The Horn Of Africa States: A Regional Block To Assure Peace And Stability – OpEd

The Horn Of Africa States: A Regional Block To Assure Peace And Stability – OpEd

The Indian Ocean was always an ocean of communication, trade and human activity from times immemorial. It connected Africa to Asia and further to the Mediterranean and hence Europe, through the Horn of Africa States region, making it a geo-strategic location and hence attracting many extra-regional powers. It was, indeed, a conduit of a large trade network connecting distant China, West Asia, South Asia, Southern Europe and far south and deep into Africa.

It still connects those regions and much more, which makes it ever more important and the center of competition among the powers that be in the world. Peace, therefore, remains, in the region, a rare and precious commodity, as disturbances inflicted by one or the other of the competitors remains a constant factor in the life systems of the region.

All the countries of the region, therefore, remain constantly under the mercy of one or the other of those malevolent forces that come to the region for their own interests, irrespective of the malaises they cause in the region. These competitions have also led to the unstable regimes or no governance in certain instances and authoritarian regimes in others in the region. A poor person or a poor region and/or country does not really have much of a choice or chance in the cut-throat competitions among those powers of the world of today.

Exercise set:
- A) Could you retype the lines of the records, starting with the line containing "left wrist: (273, 232, -31)" and going on through the line containing "left shoulder: (486, 156, 17)"?
- B) Could you continue the op-ed on the Horn of Africa States from where it stops?

[Keypoint coordinate data]
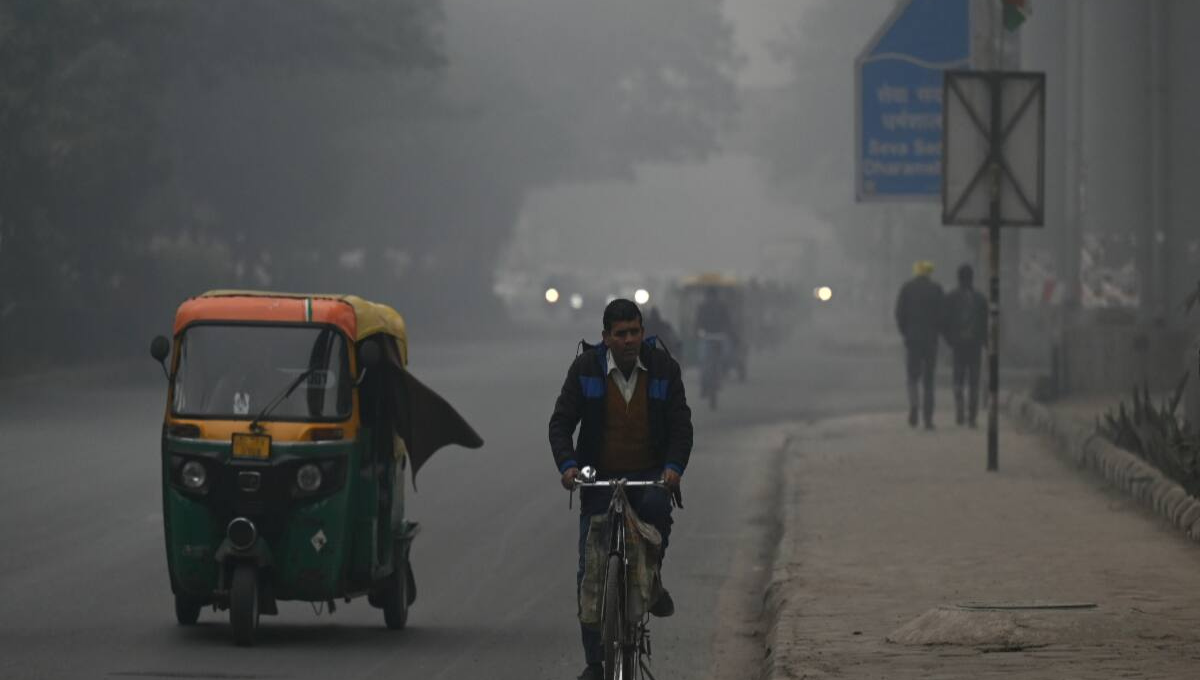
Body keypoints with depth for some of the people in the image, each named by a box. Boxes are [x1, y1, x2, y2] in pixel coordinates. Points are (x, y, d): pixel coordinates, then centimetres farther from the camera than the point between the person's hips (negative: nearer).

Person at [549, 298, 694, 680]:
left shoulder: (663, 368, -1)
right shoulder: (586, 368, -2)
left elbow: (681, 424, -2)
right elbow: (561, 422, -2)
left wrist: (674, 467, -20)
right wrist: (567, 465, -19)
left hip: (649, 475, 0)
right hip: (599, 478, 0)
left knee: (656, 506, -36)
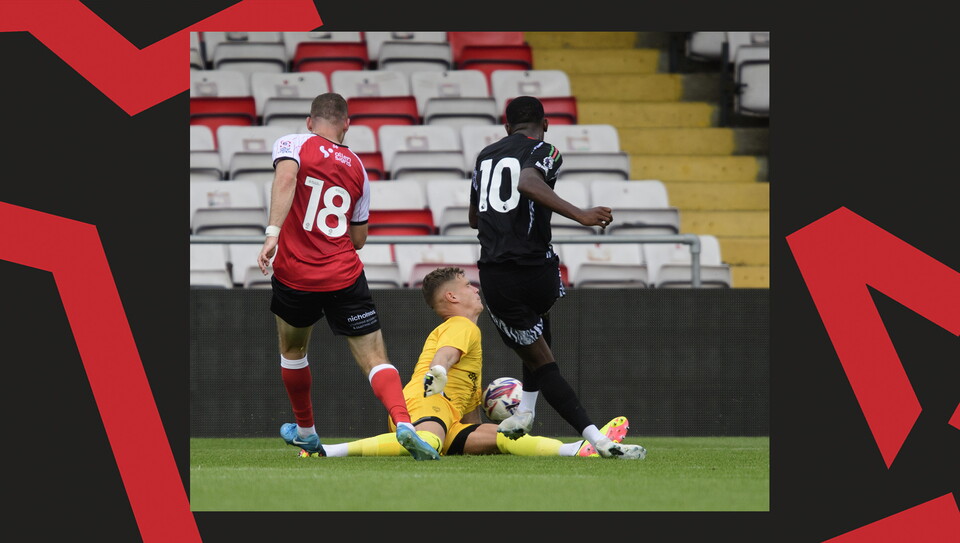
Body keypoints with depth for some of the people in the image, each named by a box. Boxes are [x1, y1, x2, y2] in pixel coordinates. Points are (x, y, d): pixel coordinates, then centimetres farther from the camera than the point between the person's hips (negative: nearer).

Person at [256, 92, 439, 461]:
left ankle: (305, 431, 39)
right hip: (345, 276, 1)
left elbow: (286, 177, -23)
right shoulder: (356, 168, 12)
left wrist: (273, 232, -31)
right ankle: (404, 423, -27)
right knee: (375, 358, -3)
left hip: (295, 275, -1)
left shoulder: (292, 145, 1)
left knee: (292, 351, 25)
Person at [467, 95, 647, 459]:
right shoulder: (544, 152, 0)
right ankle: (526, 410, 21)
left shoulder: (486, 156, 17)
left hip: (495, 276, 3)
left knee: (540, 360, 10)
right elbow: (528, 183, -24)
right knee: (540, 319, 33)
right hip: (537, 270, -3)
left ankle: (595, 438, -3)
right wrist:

Answers to this exercise:
- A)
left wrist: (273, 232, -31)
right ankle: (404, 423, -27)
right knee: (375, 358, -3)
left hip: (295, 275, -1)
left shoulder: (292, 145, 1)
left knee: (292, 351, 25)
Person at [467, 95, 647, 459]:
right shoulder: (544, 152, 0)
right ankle: (526, 410, 21)
left shoulder: (486, 156, 17)

- B)
These forces maintain significant security apparatuses in the region involving naval and aerial surveillance capabilities. This is because the region always was and still is a conduit for a substantial flow of goods and services including spiritual transfers of humongous proportions across its various spaces.

A look back into the history of the region brings to light certain similarities to the middle ages when there was, not only Turkish presence in the region, but Europeans as well and Indians and Chinese. The European element is now currently under an American leadership involving a competition for the resources of the region. Today all these forces are present in the region.

Both the Chinese and the Indians have shown growing presence in the region and in particular in the many islands not distant from the Horn of Africa such as Sri Lanka, the Maldives, the Seychelles, the Comoros, Mauritius, and others. The Russians who had presence in the region for a long period before are also involved in the affairs of the region, but this time, both directly and indrectly through an undefined amalgam with the Arabs, and in particular with some of the Gulf countries.

The Arabs with their new found wealth seem to be undecided where they stand in this mix of multiple parties and seem to be trying to find a new place for themselves. In the recent past they were mostly on the West camp. Their current involvement with the BRICS Plus points to a new direction the Gulf States are testing.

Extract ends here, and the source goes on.